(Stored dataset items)
=======

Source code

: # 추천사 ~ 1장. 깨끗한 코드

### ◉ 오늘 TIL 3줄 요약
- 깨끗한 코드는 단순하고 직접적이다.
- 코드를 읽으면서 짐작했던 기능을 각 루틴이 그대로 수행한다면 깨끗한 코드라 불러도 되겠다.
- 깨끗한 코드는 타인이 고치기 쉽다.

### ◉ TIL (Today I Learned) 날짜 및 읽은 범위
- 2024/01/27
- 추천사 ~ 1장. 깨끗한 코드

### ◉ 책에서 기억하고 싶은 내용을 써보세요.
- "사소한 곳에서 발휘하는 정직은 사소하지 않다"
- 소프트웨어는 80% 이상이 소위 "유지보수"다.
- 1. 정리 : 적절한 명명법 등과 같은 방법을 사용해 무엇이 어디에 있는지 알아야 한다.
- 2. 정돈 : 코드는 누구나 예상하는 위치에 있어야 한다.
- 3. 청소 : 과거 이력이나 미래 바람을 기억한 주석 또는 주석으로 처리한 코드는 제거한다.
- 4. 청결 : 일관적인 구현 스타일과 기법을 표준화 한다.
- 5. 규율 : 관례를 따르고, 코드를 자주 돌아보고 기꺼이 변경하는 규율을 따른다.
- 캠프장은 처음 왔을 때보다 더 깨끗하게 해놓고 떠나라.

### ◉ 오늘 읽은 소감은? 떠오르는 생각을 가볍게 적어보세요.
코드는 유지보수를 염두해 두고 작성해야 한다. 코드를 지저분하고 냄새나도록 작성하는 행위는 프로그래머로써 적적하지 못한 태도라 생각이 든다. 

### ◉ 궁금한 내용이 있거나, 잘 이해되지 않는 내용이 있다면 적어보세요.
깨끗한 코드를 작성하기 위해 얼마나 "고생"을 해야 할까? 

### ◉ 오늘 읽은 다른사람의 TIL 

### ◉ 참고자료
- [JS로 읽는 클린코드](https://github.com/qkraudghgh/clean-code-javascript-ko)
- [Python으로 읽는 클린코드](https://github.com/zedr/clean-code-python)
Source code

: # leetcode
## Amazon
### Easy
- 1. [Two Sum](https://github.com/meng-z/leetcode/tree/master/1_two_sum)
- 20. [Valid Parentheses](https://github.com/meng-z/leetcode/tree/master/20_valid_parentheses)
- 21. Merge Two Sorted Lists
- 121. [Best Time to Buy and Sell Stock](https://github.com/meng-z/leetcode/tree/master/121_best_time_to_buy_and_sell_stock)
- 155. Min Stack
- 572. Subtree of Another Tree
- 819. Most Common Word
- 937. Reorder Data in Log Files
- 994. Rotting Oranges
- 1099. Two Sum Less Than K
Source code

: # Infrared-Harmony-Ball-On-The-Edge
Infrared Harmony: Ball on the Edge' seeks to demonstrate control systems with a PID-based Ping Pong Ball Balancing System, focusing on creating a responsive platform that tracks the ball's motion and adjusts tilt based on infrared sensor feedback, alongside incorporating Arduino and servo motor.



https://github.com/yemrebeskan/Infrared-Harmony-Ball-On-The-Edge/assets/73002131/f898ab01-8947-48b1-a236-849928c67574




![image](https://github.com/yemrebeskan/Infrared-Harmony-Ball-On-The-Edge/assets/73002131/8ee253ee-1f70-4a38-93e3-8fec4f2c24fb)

=======

▶ **How to complete this task**
Repeat exactly, and only, the lines from the line containing "### ◉ 오늘 읽은 소감은? 떠오르는 생각을 가볍게 적어보세요." through the last line of the records above, both included.

▶ **Solution for this problem**
### ◉ 오늘 읽은 소감은? 떠오르는 생각을 가볍게 적어보세요.
코드는 유지보수를 염두해 두고 작성해야 한다. 코드를 지저분하고 냄새나도록 작성하는 행위는 프로그래머로써 적적하지 못한 태도라 생각이 든다. 

### ◉ 궁금한 내용이 있거나, 잘 이해되지 않는 내용이 있다면 적어보세요.
깨끗한 코드를 작성하기 위해 얼마나 "고생"을 해야 할까? 

### ◉ 오늘 읽은 다른사람의 TIL 

### ◉ 참고자료
- [JS로 읽는 클린코드](https://github.com/qkraudghgh/clean-code-javascript-ko)
- [Python으로 읽는 클린코드](https://github.com/zedr/clean-code-python)
Source code

: # leetcode
## Amazon
### Easy
- 1. [Two Sum](https://github.com/meng-z/leetcode/tree/master/1_two_sum)
- 20. [Valid Parentheses](https://github.com/meng-z/leetcode/tree/master/20_valid_parentheses)
- 21. Merge Two Sorted Lists
- 121. [Best Time to Buy and Sell Stock](https://github.com/meng-z/leetcode/tree/master/121_best_time_to_buy_and_sell_stock)
- 155. Min Stack
- 572. Subtree of Another Tree
- 819. Most Common Word
- 937. Reorder Data in Log Files
- 994. Rotting Oranges
- 1099. Two Sum Less Than K
Source code

: # Infrared-Harmony-Ball-On-The-Edge
Infrared Harmony: Ball on the Edge' seeks to demonstrate control systems with a PID-based Ping Pong Ball Balancing System, focusing on creating a responsive platform that tracks the ball's motion and adjusts tilt based on infrared sensor feedback, alongside incorporating Arduino and servo motor.



https://github.com/yemrebeskan/Infrared-Harmony-Ball-On-The-Edge/assets/73002131/f898ab01-8947-48b1-a236-849928c67574




![image](https://github.com/yemrebeskan/Infrared-Harmony-Ball-On-The-Edge/assets/73002131/8ee253ee-1f70-4a38-93e3-8fec4f2c24fb)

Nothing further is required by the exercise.